Dans cet immeuble du Faubourg Saint-Vincent, il y a 6 co-propriétaires. Sept lots avaient été mis en vente sur "le bon coin," au cours de l'année 2016, du studio au F4. Et là encore les malfaçons sont nombreuses : pas de toit dans quelques d'appartements, d'autres non pas d'électricité, pas d'eau, certains murs ne sont pas terminés. Les situations sont toutes différentes. Deux appartements sont tout de même habités mais il reste de gros travaux. Ces victimes - comme dans le témoignage précédent - disent être "dans des situations financières catastrophiques." Le dernier lot qui restait à vendre était au prix de 115 000 euros. "Nous sommes sous le choc," résume l'une des victimes, "on est noyé.
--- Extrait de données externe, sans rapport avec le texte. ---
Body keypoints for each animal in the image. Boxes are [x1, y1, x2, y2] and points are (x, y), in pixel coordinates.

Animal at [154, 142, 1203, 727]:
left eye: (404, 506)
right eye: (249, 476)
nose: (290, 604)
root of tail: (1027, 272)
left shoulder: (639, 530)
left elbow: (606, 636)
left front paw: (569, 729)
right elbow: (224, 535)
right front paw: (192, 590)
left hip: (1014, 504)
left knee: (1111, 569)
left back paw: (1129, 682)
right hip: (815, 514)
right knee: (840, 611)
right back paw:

On ne sait pas comment s'en sortir," témoigne une deuxième personne. "Et surtout où est passé l'argent qu'on a versé ?" se demande-t-elle. "On vit dans la précarité." 

Une action collective est envisagée

Pour le moment, les co-propriétaires sont en train de réfléchir à une action commune. Un dossier est en cours de constitution. Peut-être un collectif ? Voire une action en justice. "Le mode opératoire n'est pas encore fixé" nous dit-on. Mais "on ne se laissera pas faire", ajoute l'une des victimes. "Thomas Renault, c'était un nom. Une personnalité, conseiller municipal, c'était un gage de confiance, une garantie morale, pour nous" ... Et la personne termine en pensant que de nombreuses victimes ont appris la liquidation judiciaire de l'entreprise, par hasard, "comme elle." 

Thomas Renault ne souhaite pas s'exprimer pour le moment. Il dit juste "que tous les cas sont différents, qu'il est peiné par une situation qu'il n'a pas voulue et qu'il prendra la parole en temps voulu."